Il faut le dire d’emblée : cette Pop rédemption initiée par Martin Le Gall n’est ni un éloge sérieux au black metal, ni à la pop mais un mix plaisant entre la rencontre improbable des deux par la contingence des évènements. Cette fusion s’avère finalement ici être la bonne recette du succès pour ce groupe pas franchement plébiscité. Le film est donc un festival musical hybride, montrant qu’au fond peu importe le style du moment qu’il y a le feeling. Au fond, on le sait et cela nous est rappelé dans le film : « la musique est un langage universel ».
Ainsi la musique comme souvent s’avère être pour tous le grand stimulant : ni plus ni moins que l’essence de la vie comme lieu d’énergie et de cohésion. « Une vie sans musique ne vaut pas la peine d’être vécue » disait Nietzsche. Nos black métalleux , bien qu’aussi éloignés que possible de l’ascète de Sils-Maria, s’accorderaient néanmoins sans doute avec lui sur ce point. C’est l’histoire de quatre garçons dans un van mais pas franchement dans le vent : loosers, n’ayant jamais réussi à vivre de leur art, ils en sont réduits à galérer chacun de son côté dans leur vie respective et leurs soucis personnels mais ont pour tradition de reformer le groupe chaque été et partir sur les routes, seulement la lassitude s’est installée et le groupe est proche de l’implosion. Un seul des quatre- le chanteur incarné par le charismatique Julien Doré- y croit encore et espère faire un carton au Hellfest à venir à Clisson, dans l’Ouest de la France. Pour ce faire, il entraîne donc ses trois amis de toujours sur la route et n’hésite pas à casser son CODEVI pour louer une salle et leur obtenir une date de préparation.

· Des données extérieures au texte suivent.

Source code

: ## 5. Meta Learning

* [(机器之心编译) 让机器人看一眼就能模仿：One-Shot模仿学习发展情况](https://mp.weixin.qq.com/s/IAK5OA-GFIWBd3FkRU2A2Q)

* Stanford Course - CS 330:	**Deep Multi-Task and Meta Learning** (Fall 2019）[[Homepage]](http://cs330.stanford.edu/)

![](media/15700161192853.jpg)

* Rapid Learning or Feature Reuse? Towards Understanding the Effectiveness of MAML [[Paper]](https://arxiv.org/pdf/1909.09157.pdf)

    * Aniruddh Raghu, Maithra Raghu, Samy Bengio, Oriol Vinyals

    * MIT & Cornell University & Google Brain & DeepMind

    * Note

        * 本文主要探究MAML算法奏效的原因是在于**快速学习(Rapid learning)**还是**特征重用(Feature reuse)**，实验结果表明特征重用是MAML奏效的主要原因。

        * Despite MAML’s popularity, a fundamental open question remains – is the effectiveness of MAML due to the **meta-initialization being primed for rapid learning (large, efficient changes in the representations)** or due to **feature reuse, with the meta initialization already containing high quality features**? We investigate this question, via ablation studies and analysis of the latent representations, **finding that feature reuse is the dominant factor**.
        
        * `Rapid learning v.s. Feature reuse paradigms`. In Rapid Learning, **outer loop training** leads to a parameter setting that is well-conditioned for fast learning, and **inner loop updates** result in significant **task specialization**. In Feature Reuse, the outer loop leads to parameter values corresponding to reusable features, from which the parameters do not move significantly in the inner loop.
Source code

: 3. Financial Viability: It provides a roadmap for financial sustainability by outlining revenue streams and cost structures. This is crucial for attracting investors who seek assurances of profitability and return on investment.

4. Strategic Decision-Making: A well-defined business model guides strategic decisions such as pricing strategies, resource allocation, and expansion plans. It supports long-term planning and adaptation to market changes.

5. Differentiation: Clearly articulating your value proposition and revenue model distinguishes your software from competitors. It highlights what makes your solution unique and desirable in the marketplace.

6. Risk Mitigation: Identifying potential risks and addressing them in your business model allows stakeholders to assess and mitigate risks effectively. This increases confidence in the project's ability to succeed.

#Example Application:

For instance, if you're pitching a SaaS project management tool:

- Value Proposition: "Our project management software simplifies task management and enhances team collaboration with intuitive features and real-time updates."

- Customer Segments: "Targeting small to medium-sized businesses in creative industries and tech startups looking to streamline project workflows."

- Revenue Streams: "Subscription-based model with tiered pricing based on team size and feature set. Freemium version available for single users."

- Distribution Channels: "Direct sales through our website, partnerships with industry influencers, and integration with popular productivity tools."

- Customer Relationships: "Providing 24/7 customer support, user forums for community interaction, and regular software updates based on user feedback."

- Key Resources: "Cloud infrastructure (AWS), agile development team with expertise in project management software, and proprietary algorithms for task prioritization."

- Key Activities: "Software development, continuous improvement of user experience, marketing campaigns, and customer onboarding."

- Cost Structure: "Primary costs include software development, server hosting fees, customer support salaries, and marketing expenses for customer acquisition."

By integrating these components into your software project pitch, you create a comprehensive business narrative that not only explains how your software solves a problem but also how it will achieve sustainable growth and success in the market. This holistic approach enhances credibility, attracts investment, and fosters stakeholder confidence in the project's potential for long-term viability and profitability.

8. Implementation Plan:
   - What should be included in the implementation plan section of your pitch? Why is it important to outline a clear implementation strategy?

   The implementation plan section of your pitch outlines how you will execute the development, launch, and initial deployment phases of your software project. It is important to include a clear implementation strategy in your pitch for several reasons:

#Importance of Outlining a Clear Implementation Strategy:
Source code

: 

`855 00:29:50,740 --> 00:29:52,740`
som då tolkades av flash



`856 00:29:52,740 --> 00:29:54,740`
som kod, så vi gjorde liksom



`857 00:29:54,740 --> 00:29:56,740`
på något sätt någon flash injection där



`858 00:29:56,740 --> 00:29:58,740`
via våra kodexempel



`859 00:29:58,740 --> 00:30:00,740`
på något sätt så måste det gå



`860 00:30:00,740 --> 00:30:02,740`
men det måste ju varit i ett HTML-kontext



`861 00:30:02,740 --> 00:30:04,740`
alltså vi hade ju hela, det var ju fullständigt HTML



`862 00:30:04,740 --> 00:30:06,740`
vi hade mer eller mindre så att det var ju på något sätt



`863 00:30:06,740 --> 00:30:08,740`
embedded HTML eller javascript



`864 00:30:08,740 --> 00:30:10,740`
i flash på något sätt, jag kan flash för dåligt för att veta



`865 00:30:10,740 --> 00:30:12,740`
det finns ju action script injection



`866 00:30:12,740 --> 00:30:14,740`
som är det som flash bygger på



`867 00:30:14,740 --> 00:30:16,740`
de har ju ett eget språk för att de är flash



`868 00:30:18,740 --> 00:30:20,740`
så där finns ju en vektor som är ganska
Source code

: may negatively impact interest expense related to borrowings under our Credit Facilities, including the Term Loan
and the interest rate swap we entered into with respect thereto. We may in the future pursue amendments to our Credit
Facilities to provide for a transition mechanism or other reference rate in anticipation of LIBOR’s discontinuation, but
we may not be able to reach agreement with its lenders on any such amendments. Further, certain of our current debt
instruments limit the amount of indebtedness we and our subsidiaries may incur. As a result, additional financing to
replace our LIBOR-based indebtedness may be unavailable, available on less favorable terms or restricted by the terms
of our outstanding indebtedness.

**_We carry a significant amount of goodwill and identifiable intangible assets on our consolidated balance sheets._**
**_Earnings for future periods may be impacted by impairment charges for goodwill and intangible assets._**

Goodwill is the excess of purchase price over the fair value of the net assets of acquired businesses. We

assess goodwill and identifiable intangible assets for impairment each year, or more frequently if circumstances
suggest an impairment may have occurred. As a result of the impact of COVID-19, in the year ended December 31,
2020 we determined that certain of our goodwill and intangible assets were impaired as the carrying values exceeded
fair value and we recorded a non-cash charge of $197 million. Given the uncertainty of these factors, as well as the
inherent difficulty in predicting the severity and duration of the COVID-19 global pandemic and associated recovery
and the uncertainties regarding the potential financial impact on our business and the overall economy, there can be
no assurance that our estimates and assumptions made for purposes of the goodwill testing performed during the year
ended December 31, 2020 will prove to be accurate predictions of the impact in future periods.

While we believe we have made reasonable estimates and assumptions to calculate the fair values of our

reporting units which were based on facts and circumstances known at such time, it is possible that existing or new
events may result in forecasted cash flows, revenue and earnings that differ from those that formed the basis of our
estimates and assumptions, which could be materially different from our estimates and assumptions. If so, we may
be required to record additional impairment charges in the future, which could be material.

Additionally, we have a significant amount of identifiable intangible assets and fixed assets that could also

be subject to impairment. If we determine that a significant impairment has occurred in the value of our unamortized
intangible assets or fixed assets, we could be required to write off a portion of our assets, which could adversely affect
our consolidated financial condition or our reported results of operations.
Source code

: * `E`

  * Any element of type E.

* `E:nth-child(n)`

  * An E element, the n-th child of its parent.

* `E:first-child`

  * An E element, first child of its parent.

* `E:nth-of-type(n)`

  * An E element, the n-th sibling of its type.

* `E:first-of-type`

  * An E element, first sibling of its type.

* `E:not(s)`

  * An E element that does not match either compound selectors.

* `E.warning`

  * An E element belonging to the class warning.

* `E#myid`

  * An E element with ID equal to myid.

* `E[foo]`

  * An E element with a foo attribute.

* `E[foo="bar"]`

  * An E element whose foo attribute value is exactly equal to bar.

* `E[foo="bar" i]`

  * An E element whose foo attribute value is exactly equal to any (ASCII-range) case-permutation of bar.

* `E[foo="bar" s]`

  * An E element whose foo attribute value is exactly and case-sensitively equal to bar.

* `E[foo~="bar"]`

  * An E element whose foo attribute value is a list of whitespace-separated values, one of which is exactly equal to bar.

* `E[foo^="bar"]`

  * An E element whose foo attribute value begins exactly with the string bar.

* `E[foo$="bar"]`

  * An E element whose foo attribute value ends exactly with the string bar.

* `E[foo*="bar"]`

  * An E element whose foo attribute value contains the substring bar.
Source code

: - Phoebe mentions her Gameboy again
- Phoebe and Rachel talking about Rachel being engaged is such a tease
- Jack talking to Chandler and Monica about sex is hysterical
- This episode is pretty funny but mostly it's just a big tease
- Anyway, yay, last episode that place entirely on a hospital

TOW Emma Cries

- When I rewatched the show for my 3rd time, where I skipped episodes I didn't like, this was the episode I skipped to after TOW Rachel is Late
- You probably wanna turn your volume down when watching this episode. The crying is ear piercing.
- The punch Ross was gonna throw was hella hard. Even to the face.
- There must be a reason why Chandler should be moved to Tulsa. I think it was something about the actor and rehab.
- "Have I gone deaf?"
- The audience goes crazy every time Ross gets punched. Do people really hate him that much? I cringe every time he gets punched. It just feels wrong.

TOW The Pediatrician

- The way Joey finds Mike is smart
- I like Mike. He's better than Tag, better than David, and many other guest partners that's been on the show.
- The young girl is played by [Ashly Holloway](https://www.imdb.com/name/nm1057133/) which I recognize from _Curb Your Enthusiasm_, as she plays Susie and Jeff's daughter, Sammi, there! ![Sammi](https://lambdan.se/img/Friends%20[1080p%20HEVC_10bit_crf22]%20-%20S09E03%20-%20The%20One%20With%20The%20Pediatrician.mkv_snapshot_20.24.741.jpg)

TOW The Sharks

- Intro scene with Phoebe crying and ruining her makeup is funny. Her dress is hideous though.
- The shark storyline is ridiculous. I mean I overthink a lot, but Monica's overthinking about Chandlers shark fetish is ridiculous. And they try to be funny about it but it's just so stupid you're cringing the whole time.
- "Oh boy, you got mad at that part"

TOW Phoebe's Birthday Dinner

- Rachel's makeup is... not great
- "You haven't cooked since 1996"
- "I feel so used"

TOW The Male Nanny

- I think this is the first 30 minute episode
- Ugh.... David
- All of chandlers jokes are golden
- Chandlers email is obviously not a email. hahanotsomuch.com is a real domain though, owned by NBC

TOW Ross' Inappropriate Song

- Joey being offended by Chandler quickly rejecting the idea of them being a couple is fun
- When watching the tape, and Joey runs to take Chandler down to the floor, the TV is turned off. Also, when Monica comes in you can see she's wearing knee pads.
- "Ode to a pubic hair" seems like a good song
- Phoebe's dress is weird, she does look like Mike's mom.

Hélàs…les choses ne tournent pas comme prévu et le sympathique groupe se retrouve mêlé, bien malgré lui, à un homicide. Une policière très consciencieuse (Audrey Fleurot) se lance alors sur leurs traces avec son insupportable collègue (Alexandre Astier) et une aventure haute en couleur, en rencontre et en improvisation musicale forcée qui donnera lieu à une conversion de la médiocrité en génie commence alors pour ce petit monde.
Le film est ponctué de citations espiègles de titans de la musique tel que Georges Harrison ou Sergent Pepper tout en étant simultanément accompagné de clin d’œil complice à l’histoire de la musique par l’image : à commencer par la fameuse traversée de route des Beatles, reprise de nombreuses fois dans le film. Dans le processus humoristique déployé, les clichés et les contrastes sont en effet utilisés à outrance, tant pour le métal que pour la pop, et fonctionnent plutôt bien comme comique de situation tout au long de l’intrigue. Le paroxysme de ce procédé étant le personnage fictif de Dozzy Cooper : star monumentale du Hellfest, un splendide monument du black métal et l’Idole de la fille de notre policière qui donnera malgré lui l’autorisation au groupe de faire sa première partie pour récupérer son crucifix préféré volé jadis par les quatre acolytes.
La réconciliation finale a lieu autant entre les styles musicaux opposées, qu’entre les différents personnages rencontrés au cours de cette épopée marque une fin naturellement attendue. Remarquons que paradoxalement et malicieusement, c’est par cette musique profane que la paix arrive. Comme pour rappeler que tout black rockeur a au fond de lui un petit« All you need is love », le nom du groupe hippie dont ils usurpent honteusement l’identité au cours de leur dérobade, mais aussi un côté mystique (Julien Doré chantant les larmes aux yeux au cours d’une messe dans une petite chapelle où il échoue). Un générique sympathiquement kitsh vient clore parfaitement ce petit film léger narrant une aventure entre amis qui rappelle beaucoup de par son côté road trip le Little Miss Sunshine de Jonathan Dayton ou encore La part des anges de Ken Loach dans son déroulement, sans prétention ni longueurs. Un mix gentiment téméraire qui donne lieu à une rédemption multiple et plutôt réussi.